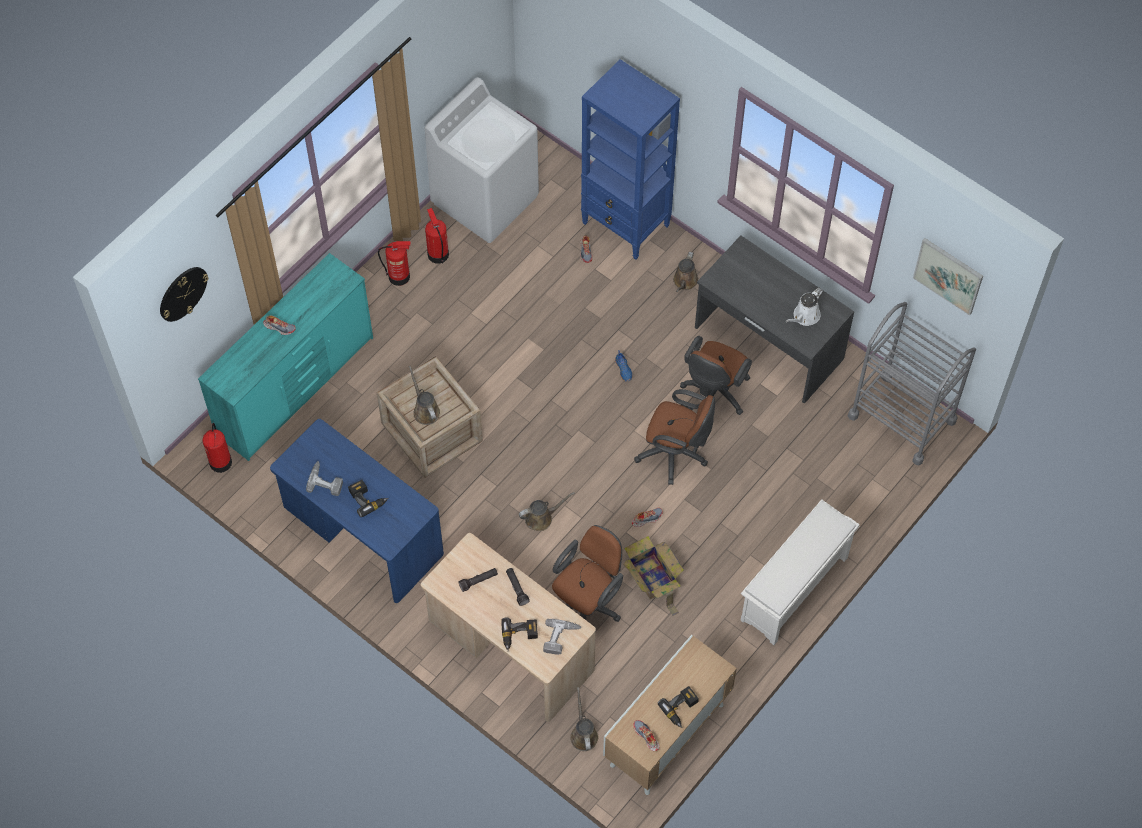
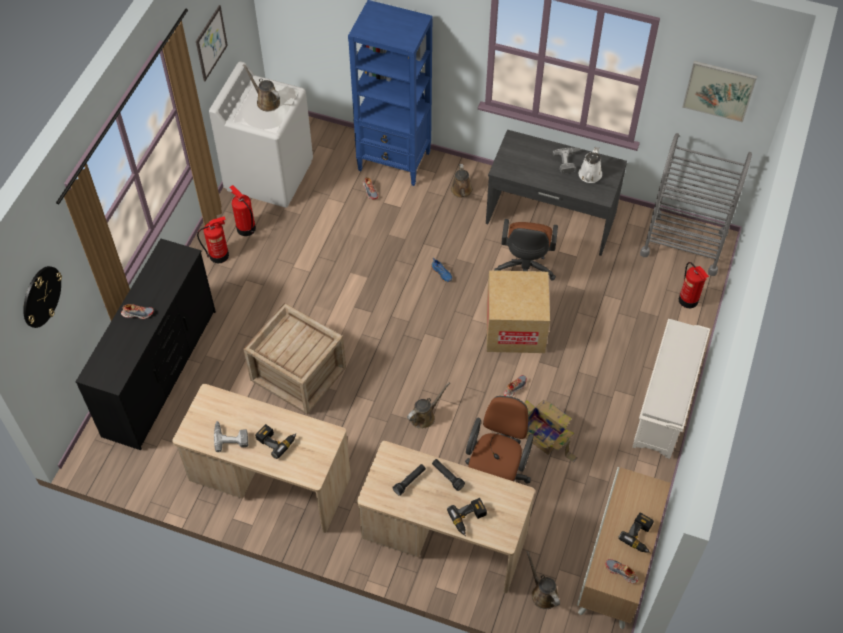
camera: 20 degrees left, 5 degrees down
(220, 463) = (114, 460): fire extinguisher -> fire extinguisher (688, 300)
(296, 386) = (161, 372): turquoise dresser -> black dresser
(362, 533) = (269, 481): blue desk -> beige desk
(425, 410) = (292, 351): brown watering can -> brown watering can (266, 101)
(442, 60) = (211, 43): none -> picture
(561, 638) = (507, 508): power drill -> power drill (569, 161)
(675, 454) = (515, 328): brown office chair -> cardboard box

**YOUR ASSIGNMENT**
Each line from the one containing "(362, 533) = (269, 481): blue" through the end of the listing above should be copied exactly, with no other line included.

**EXERCISE SOLUTION**
(362, 533) = (269, 481): blue desk -> beige desk
(425, 410) = (292, 351): brown watering can -> brown watering can (266, 101)
(442, 60) = (211, 43): none -> picture
(561, 638) = (507, 508): power drill -> power drill (569, 161)
(675, 454) = (515, 328): brown office chair -> cardboard box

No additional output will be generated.